Computing history steadily progressed from expensive, proprietary technologies to more affordable, scalable open platforms. Enterprise reliance on mainframe vendors to process large amounts of data began to fade in 2006 with the release of two competing storage systems.
The Apache Hadoop Distributed File System (HDFS) lets companies process large datasets on commodity hardware running in their on-premises data centers.
Cloud-based object storage, pioneered by the Amazon Simple Storage Service (Amazon S3), lets companies leverage the scalability and capacity of third-party storage services.
This article will compare these two approaches to big data management, how enterprise analytics works with them, and how companies are modernizing their HDFS architectures by migrating to cloud-based open data lakehouses.
What is Hadoop Distributed File System (HDFS)
HDFS is a distributed file system and data store that lets companies manage terabytes of data on the commodity servers running in their data centers. One of the Hadoop framework’s four core modules, HDFS enables fault-tolerant, high-throughput data access for various use cases, including data warehouses.
What is Amazon Simple Storage Service (Amazon S3)
Amazon S3 is a cloud-based data storage service that saves data as objects in an efficient and scalable flat structure. One of the pillars of Amazon Web Services (AWS) along with Elastic Compute Cloud (EC2), S3’s object storage lets companies build entire data architectures in the cloud without the expense of an on-premises data center.
HDFS and S3 architecture
HDFS and S3 represent fundamentally different approaches to storing and managing data at scale. Understanding their origins and architectures will help explain why companies are re-evaluating their big data infrastructures to meet data’s ever-increasing volume, velocity, and variety.
HDFS architecture
Based on research conducted by Google and formalized by engineers at Yahoo!, Hadoop and HDFS addressed critical issues facing these pioneering web search engines. Websites had proliferated exponentially since the mid-1990s, forcing search companies to manage data at unprecedented scales and making conventional technology providers prohibitively expensive. As a result, companies like Yahoo! built their own data centers with more failure-prone commodity servers.

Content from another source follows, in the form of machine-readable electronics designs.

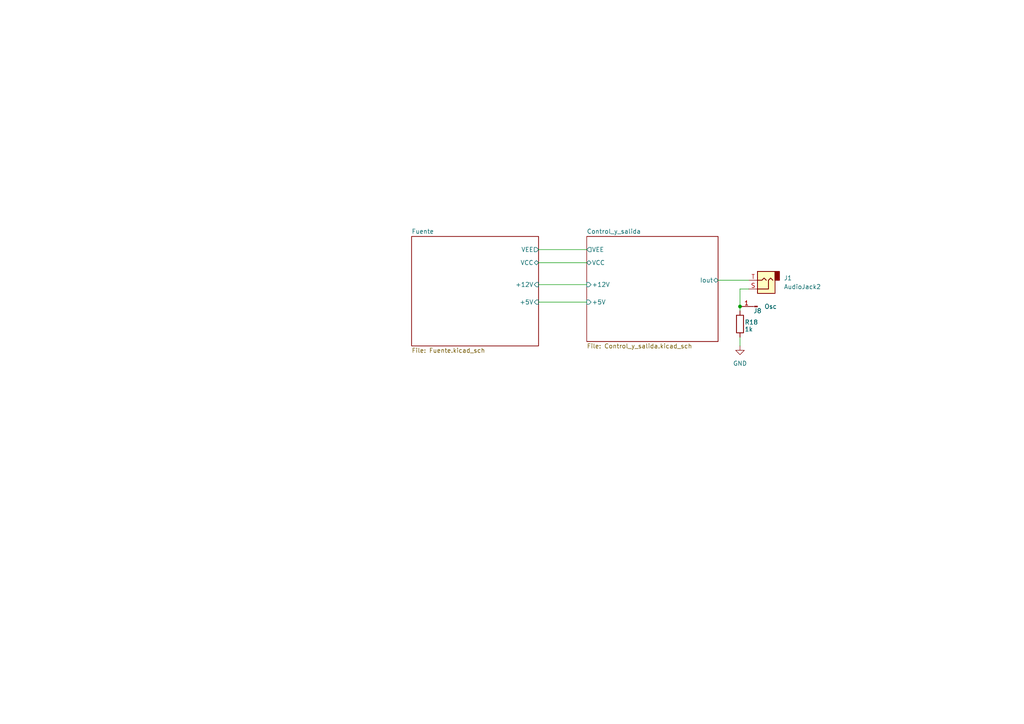
<source format=kicad_sch>
(kicad_sch
	(version 20231120)
	(generator "eeschema")
	(generator_version "8.0")
	(uuid "d8b362ed-b66b-443a-9ff8-8e45e9f3933f")
	(paper "A4")
	(title_block
		(title "Electroestimulador_p_corriente")
		(date "2022-08-21")
		(rev "1")
		(company "FaCENA-UNNE")
		(comment 1 "Dispositivo para relevamiento de umbrales de sensibilidad tactil.")
		(comment 2 "Tesis MIB: García Cabrera, Jeremías A.")
	)
	
	(junction
		(at 214.63 88.9)
		(diameter 0)
		(color 0 0 0 0)
		(uuid "387fdb6a-0984-424a-a517-8d12b61ea2d4")
	)
	(wire
		(pts
			(xy 217.17 83.82) (xy 214.63 83.82)
		)
		(stroke
			(width 0)
			(type default)
		)
		(uuid "33190552-d9e6-4d23-b16d-239e927713d3")
	)
	(wire
		(pts
			(xy 156.21 72.39) (xy 170.18 72.39)
		)
		(stroke
			(width 0)
			(type default)
		)
		(uuid "349bf996-6d72-41e1-bd97-814f3eebd866")
	)
	(wire
		(pts
			(xy 156.21 76.2) (xy 170.18 76.2)
		)
		(stroke
			(width 0)
			(type default)
		)
		(uuid "466ceec8-4f48-4c1b-b8cb-c04b64a7b712")
	)
	(wire
		(pts
			(xy 214.63 88.9) (xy 214.63 90.17)
		)
		(stroke
			(width 0)
			(type default)
		)
		(uuid "72d26a51-4187-432c-b2f6-91a363edfe1c")
	)
	(wire
		(pts
			(xy 156.21 87.63) (xy 170.18 87.63)
		)
		(stroke
			(width 0)
			(type default)
		)
		(uuid "80ab89dd-1cc2-4b60-9ec9-86c18c80a3ba")
	)
	(wire
		(pts
			(xy 214.63 97.79) (xy 214.63 100.33)
		)
		(stroke
			(width 0)
			(type default)
		)
		(uuid "868b2901-9fbf-42c8-8126-272db35c836f")
	)
	(wire
		(pts
			(xy 214.63 83.82) (xy 214.63 88.9)
		)
		(stroke
			(width 0)
			(type default)
		)
		(uuid "9dd4dd66-9198-4724-913e-39f94277630e")
	)
	(wire
		(pts
			(xy 156.21 82.55) (xy 170.18 82.55)
		)
		(stroke
			(width 0)
			(type default)
		)
		(uuid "ad860008-ba20-4b7e-9ec0-8fd7df23f513")
	)
	(wire
		(pts
			(xy 208.28 81.28) (xy 217.17 81.28)
		)
		(stroke
			(width 0)
			(type default)
		)
		(uuid "c0046e7e-21a7-45c3-b6ea-7ce1fa62a676")
	)
	(symbol
		(lib_id "Device:R")
		(at 214.63 93.98 180)
		(unit 1)
		(exclude_from_sim no)
		(in_bom yes)
		(on_board yes)
		(dnp no)
		(uuid "6fe0e8b7-409c-4edf-a108-7ff058176600")
		(property "Reference" "R18"
			(at 217.932 93.472 0)
			(effects
				(font
					(size 1.27 1.27)
				)
			)
		)
		(property "Value" "1k"
			(at 217.17 95.504 0)
			(effects
				(font
					(size 1.27 1.27)
				)
			)
		)
		(property "Footprint" "Resistor_THT:R_Axial_DIN0207_L6.3mm_D2.5mm_P10.16mm_Horizontal"
			(at 216.408 93.98 90)
			(effects
				(font
					(size 1.27 1.27)
				)
				(hide yes)
			)
		)
		(property "Datasheet" "~"
			(at 214.63 93.98 0)
			(effects
				(font
					(size 1.27 1.27)
				)
				(hide yes)
			)
		)
		(property "Description" ""
			(at 214.63 93.98 0)
			(effects
				(font
					(size 1.27 1.27)
				)
				(hide yes)
			)
		)
		(property "Potencia" "1/8w"
			(at 214.63 93.98 90)
			(effects
				(font
					(size 1.27 1.27)
				)
				(hide yes)
			)
		)
		(property "Tolerancia" "1%"
			(at 214.63 93.98 90)
			(effects
				(font
					(size 1.27 1.27)
				)
				(hide yes)
			)
		)
		(pin "1"
			(uuid "bfd7ff20-1bf3-4860-ac0d-3f2958bcb8b0")
		)
		(pin "2"
			(uuid "4d3ab2d7-7ee0-4de9-b367-c816f8b985be")
		)
		(instances
			(project "Bloque de control y FI v2"
				(path "/d8b362ed-b66b-443a-9ff8-8e45e9f3933f"
					(reference "R18")
					(unit 1)
				)
			)
		)
	)
	(symbol
		(lib_id "Connector:Conn_01x01_Male")
		(at 219.71 88.9 180)
		(unit 1)
		(exclude_from_sim no)
		(in_bom yes)
		(on_board yes)
		(dnp no)
		(uuid "86344c2f-3625-4d46-b327-9fdbcd81a861")
		(property "Reference" "J8"
			(at 219.71 90.17 0)
			(effects
				(font
					(size 1.27 1.27)
				)
			)
		)
		(property "Value" "Osc"
			(at 223.52 88.9 0)
			(effects
				(font
					(size 1.27 1.27)
				)
			)
		)
		(property "Footprint" "Connector_Pin:Pin_D0.9mm_L10.0mm_W2.4mm_FlatFork"
			(at 219.71 88.9 0)
			(effects
				(font
					(size 1.27 1.27)
				)
				(hide yes)
			)
		)
		(property "Datasheet" "~"
			(at 219.71 88.9 0)
			(effects
				(font
					(size 1.27 1.27)
				)
				(hide yes)
			)
		)
		(property "Description" "Para lectura por Shunt de 1k"
			(at 219.71 88.9 0)
			(effects
				(font
					(size 1.27 1.27)
				)
				(hide yes)
			)
		)
		(pin "1"
			(uuid "d7424124-5680-47c8-b585-8ac5a74e580d")
		)
		(instances
			(project "Bloque de control y FI v2"
				(path "/d8b362ed-b66b-443a-9ff8-8e45e9f3933f"
					(reference "J8")
					(unit 1)
				)
			)
		)
	)
	(symbol
		(lib_id "Connector:AudioJack2")
		(at 222.25 81.28 180)
		(unit 1)
		(exclude_from_sim no)
		(in_bom yes)
		(on_board yes)
		(dnp no)
		(fields_autoplaced yes)
		(uuid "c613e1e3-c22f-41ab-9e5b-9386a7d6b5ce")
		(property "Reference" "J1"
			(at 227.33 80.6449 0)
			(effects
				(font
					(size 1.27 1.27)
				)
				(justify right)
			)
		)
		(property "Value" "AudioJack2"
			(at 227.33 83.1849 0)
			(effects
				(font
					(size 1.27 1.27)
				)
				(justify right)
			)
		)
		(property "Footprint" "Connector_Audio:Jack_3.5mm_Ledino_KB3SPRS_Horizontal"
			(at 222.25 81.28 0)
			(effects
				(font
					(size 1.27 1.27)
				)
				(hide yes)
			)
		)
		(property "Datasheet" "~"
			(at 222.25 81.28 0)
			(effects
				(font
					(size 1.27 1.27)
				)
				(hide yes)
			)
		)
		(property "Description" ""
			(at 222.25 81.28 0)
			(effects
				(font
					(size 1.27 1.27)
				)
				(hide yes)
			)
		)
		(pin "S"
			(uuid "758609d0-b0ab-4fc8-b084-0a74311fad50")
		)
		(pin "T"
			(uuid "564fe22e-977e-4515-914b-42d2130845f8")
		)
		(instances
			(project "Bloque de control y FI v2"
				(path "/d8b362ed-b66b-443a-9ff8-8e45e9f3933f"
					(reference "J1")
					(unit 1)
				)
			)
		)
	)
	(symbol
		(lib_id "power:GND")
		(at 214.63 100.33 0)
		(unit 1)
		(exclude_from_sim no)
		(in_bom yes)
		(on_board yes)
		(dnp no)
		(fields_autoplaced yes)
		(uuid "fdaa290c-8923-48fb-a0ed-24c729040995")
		(property "Reference" "#PWR01"
			(at 214.63 106.68 0)
			(effects
				(font
					(size 1.27 1.27)
				)
				(hide yes)
			)
		)
		(property "Value" "GND"
			(at 214.63 105.41 0)
			(effects
				(font
					(size 1.27 1.27)
				)
			)
		)
		(property "Footprint" ""
			(at 214.63 100.33 0)
			(effects
				(font
					(size 1.27 1.27)
				)
				(hide yes)
			)
		)
		(property "Datasheet" ""
			(at 214.63 100.33 0)
			(effects
				(font
					(size 1.27 1.27)
				)
				(hide yes)
			)
		)
		(property "Description" ""
			(at 214.63 100.33 0)
			(effects
				(font
					(size 1.27 1.27)
				)
				(hide yes)
			)
		)
		(pin "1"
			(uuid "8d324bcf-1be5-4f71-906e-7b548dd566e1")
		)
		(instances
			(project "Bloque de control y FI v2"
				(path "/d8b362ed-b66b-443a-9ff8-8e45e9f3933f"
					(reference "#PWR01")
					(unit 1)
				)
			)
		)
	)
	(sheet
		(at 170.18 68.58)
		(size 38.1 30.48)
		(fields_autoplaced yes)
		(stroke
			(width 0.1524)
			(type solid)
		)
		(fill
			(color 0 0 0 0.0000)
		)
		(uuid "6e4d5941-1103-42ee-8552-6b4b562f1f2f")
		(property "Sheetname" "Control_y_salida"
			(at 170.18 67.8684 0)
			(effects
				(font
					(size 1.27 1.27)
				)
				(justify left bottom)
			)
		)
		(property "Sheetfile" "Control_y_salida.kicad_sch"
			(at 170.18 99.6446 0)
			(effects
				(font
					(size 1.27 1.27)
				)
				(justify left top)
			)
		)
		(pin "+5V" input
			(at 170.18 87.63 180)
			(effects
				(font
					(size 1.27 1.27)
				)
				(justify left)
			)
			(uuid "15dd19f1-3a7e-4d4a-8dd4-4933a028b12f")
		)
		(pin "Iout" bidirectional
			(at 208.28 81.28 0)
			(effects
				(font
					(size 1.27 1.27)
				)
				(justify right)
			)
			(uuid "a93c93e3-26e5-4efc-9071-7acc80b169b7")
		)
		(pin "+12V" input
			(at 170.18 82.55 180)
			(effects
				(font
					(size 1.27 1.27)
				)
				(justify left)
			)
			(uuid "b7c30613-2985-4ec3-9632-c9533c6f32b3")
		)
		(pin "VEE" output
			(at 170.18 72.39 180)
			(effects
				(font
					(size 1.27 1.27)
				)
				(justify left)
			)
			(uuid "26bebb29-2952-4595-8a21-30693af6688a")
		)
		(pin "VCC" bidirectional
			(at 170.18 76.2 180)
			(effects
				(font
					(size 1.27 1.27)
				)
				(justify left)
			)
			(uuid "df3d4572-07ee-4026-bae5-f70ca05fc094")
		)
		(instances
			(project "Bloque de control y FI v2"
				(path "/d8b362ed-b66b-443a-9ff8-8e45e9f3933f"
					(page "3")
				)
			)
		)
	)
	(sheet
		(at 119.38 68.58)
		(size 36.83 31.75)
		(fields_autoplaced yes)
		(stroke
			(width 0.1524)
			(type solid)
		)
		(fill
			(color 0 0 0 0.0000)
		)
		(uuid "eac699cf-0b53-4326-abf6-a0bdacaf6a62")
		(property "Sheetname" "Fuente"
			(at 119.38 67.8684 0)
			(effects
				(font
					(size 1.27 1.27)
				)
				(justify left bottom)
			)
		)
		(property "Sheetfile" "Fuente.kicad_sch"
			(at 119.38 100.9146 0)
			(effects
				(font
					(size 1.27 1.27)
				)
				(justify left top)
			)
		)
		(pin "+5V" input
			(at 156.21 87.63 0)
			(effects
				(font
					(size 1.27 1.27)
				)
				(justify right)
			)
			(uuid "f8e8c427-ee21-4d18-8c8c-8147bc61e97b")
		)
		(pin "+12V" input
			(at 156.21 82.55 0)
			(effects
				(font
					(size 1.27 1.27)
				)
				(justify right)
			)
			(uuid "ba06e1b5-5b1b-4a0e-9942-0fea36a05a80")
		)
		(pin "VCC" bidirectional
			(at 156.21 76.2 0)
			(effects
				(font
					(size 1.27 1.27)
				)
				(justify right)
			)
			(uuid "6661c656-581e-43a4-8709-a28ae3ea876b")
		)
		(pin "VEE" output
			(at 156.21 72.39 0)
			(effects
				(font
					(size 1.27 1.27)
				)
				(justify right)
			)
			(uuid "09cc0f9c-718e-4995-bfbd-26d8381d6c54")
		)
		(instances
			(project "Bloque de control y FI v2"
				(path "/d8b362ed-b66b-443a-9ff8-8e45e9f3933f"
					(page "2")
				)
			)
		)
	)
	(sheet_instances
		(path "/"
			(page "1")
		)
	)
)
</source>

Although Google kept its big data processing systems to itself, Yahoo! handed Hadoop and HDFS to the Apache Software Foundation, letting any company implement more affordable and scalable data architectures. Several design principles guided Hadoop’s development, including:
- Prioritization of read throughput over latency.
- Fault tolerance through data replication and rapid fault detection.
- Data locality processes data where it lives to improve performance and avoid network congestion.
Hadoop modules
In addition to HDFS, the Hadoop framework consists of three other modules for storing, managing, and processing massive amounts of data:
- Hadoop Common is a set of shared utilities and libraries.
- Hadoop Yet Another Resource Negotiator (YARN) provides resource and task management.
- Hadoop MapReduce is a Java-based framework for parallelized data processing.
HDFS architecture
An HDFS cluster consists of a NameNode, which manages the file system’s namespace, and multiple DataNodes, which read and write the data. Rather than storing data as distinct files, HDFS splits it into blocks distributed across DataNodes on different servers and racks. Replicating these blocks ensures that a single server’s failure does not result in data loss.
Although HDFS distributes data blocks across multiple machines, the HDFS namespace presents users and applications with a hierarchical directory structure, much like a desktop operating system.